In the spotlight for a rare time without her instruments, Grosso went it alone with her Power Point and a few short audio clips. In doing so, she gave the audience a glimpse into her world as teacher, composer and performer.
Well-known for her popular classes and hand-drumming ensembles, Grosso says many of her compositions are Rhythm Chants written so her students had something to play. She had to create scores from scratch, she explains, because many of her primary world-music influences — she draws from West Africa, Cuba, Indonesia — are passed on only by oral tradition. “You’re not going to go online and find ‘Ewe Drumming’s Greatest Hits,’” she quipped.
Her inspiration, she says, comes from many places. “Many have heard about the “3 B’s” of classical music (Bach, Beethoven and Brahms), but mine are Bach and Beethoven to be sure, but also John Bergamo of Cal Arts.”
Grosso studied with the renowned 20th century percussionist and composer at the California Institute of the Arts.

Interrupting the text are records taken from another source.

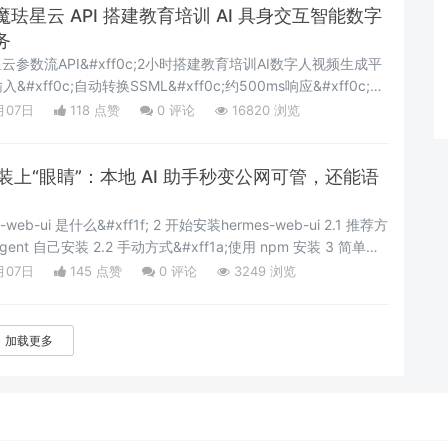
珐星云 API 搭建教育培训 AI 具身交互智能数字
务
珐星云参数流API&#xff0c;2小时搭建教育培训AI数字人视频生成平
ff0c;自动转换SSML&#xff0c;约500ms响应&#xff0c;3
ff0c;低成本、可规模化。作为具身交互智能的重要应用场景
月07日
118 点赞
0
评论
16820 浏览
video generation technology provide
ent 装上“眼睛”：本地 AI 助手秒变公网可管，还能语
gent 自己安装 2.2 手动方式&#xff1a;使用 npm 安装 3 简单上
2 安装cpolar 4.3 注册及登录
月07日
145 点赞
0
评论
3249 浏览
加载更多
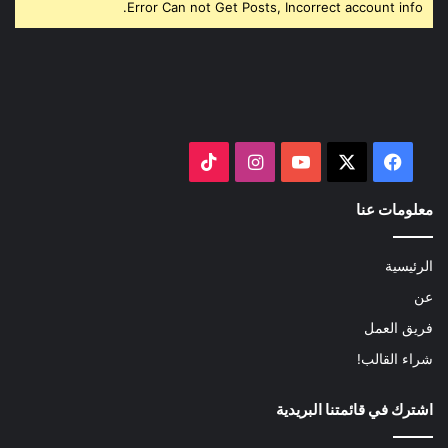
Error Can not Get Posts, Incorrect account info.
‫X
فيسبوك
‫YouTube
انستقرام
‫TikTok
معلومات عنا
الرئيسية
عن
فريق العمل
شراء القالب!
اشترك في قائمتنا البريدية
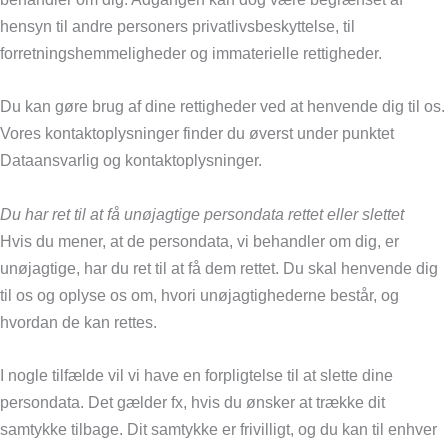
hensyn til andre personers privatlivsbeskyttelse, til
forretningshemmeligheder og immaterielle rettigheder.
Du kan gøre brug af dine rettigheder ved at henvende dig til os.
Vores kontaktoplysninger finder du øverst under punktet
Dataansvarlig og kontaktoplysninger.
Du har ret til at få unøjagtige persondata rettet eller slettet
Hvis du mener, at de persondata, vi behandler om dig, er
unøjagtige, har du ret til at få dem rettet. Du skal henvende dig
til os og oplyse os om, hvori unøjagtighederne består, og
hvordan de kan rettes.
I nogle tilfælde vil vi have en forpligtelse til at slette dine
persondata. Det gælder fx, hvis du ønsker at trække dit
samtykke tilbage. Dit samtykke er frivilligt, og du kan til enhver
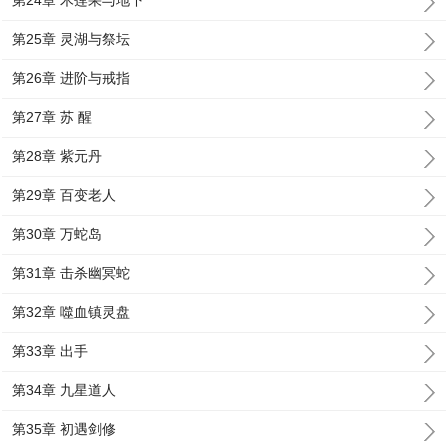
第24章 木莲果与地下
第25章 灵湖与祭坛
第26章 进阶与戒指
第27章 苏 醒
第28章 紫元丹
第29章 百变老人
第30章 万蛇岛
第31章 击杀幽冥蛇
第32章 噬血镇灵盘
第33章 出手
第34章 九星道人
第35章 初遇剑修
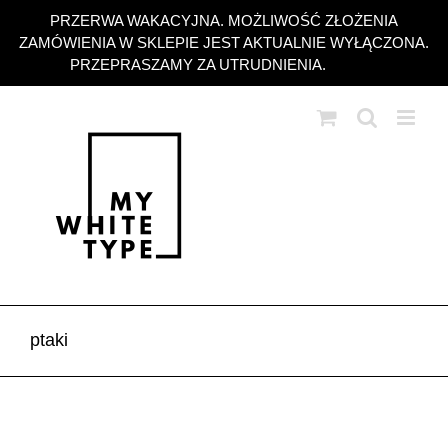
Przejdź
PRZERWA WAKACYJNA. MOŻLIWOŚĆ ZŁOŻENIA
do
ZAMÓWIENIA W SKLEPIE JEST AKTUALNIE WYŁĄCZONA.
zawartości
PRZEPRASZAMY ZA UTRUDNIENIA.
Odrzuć
ptaki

“John Bergamo is the kind of person who inspires you to keep moving forward, to appreciate what you have, but to never be satisfied,” she said.
Through her PowerPoint and with a few of her instruments on display around the room, Grosso reflected on her favorites. One is the University’s massive, nine-foot-long marimba, crafted from rosewood.
“I have my own, but it’s only seven feet long,” she said. “This one is nine feet long, just beautiful. How can you go wrong with nine feet of rosewood?”
Her new favorites? Saw blades. Auto parts are good, anything aluminum is better, but her new favorites are giant radial saw blades. “I have become fairly efficient with E-Bay,” she said.
Creativity, she says, can’t be just turned on. “It can take hours to get to a place where you can clear your mind and be creative. Sometimes creativity finds you.”
Grosso revealed that one of her most inspiring pieces, “Homage in Metal for Solo Percussion,” came to her at the Shedd Aquarium in Chicago, during a visit in the early 1990s when she was contemplating the music world’s loss of avant-garde composing legend John Cage.
“As I was sitting between the penguins, and I think maybe the sharks, or maybe it was the dolphins, all of a sudden this piece came rushing in. I was searching for paper to write it down! The piece is very Cage-like and I am flattered that some people, when they hear it, even think it is his work.”
Another piece came to her seemingly out of nowhere while she was at home.
“All of a sudden I was humming this original piece. I asked myself “Did I just hum a 12-tone melody? I have arrived!”
It is obvious to her After Thoughts audience that she certainly has.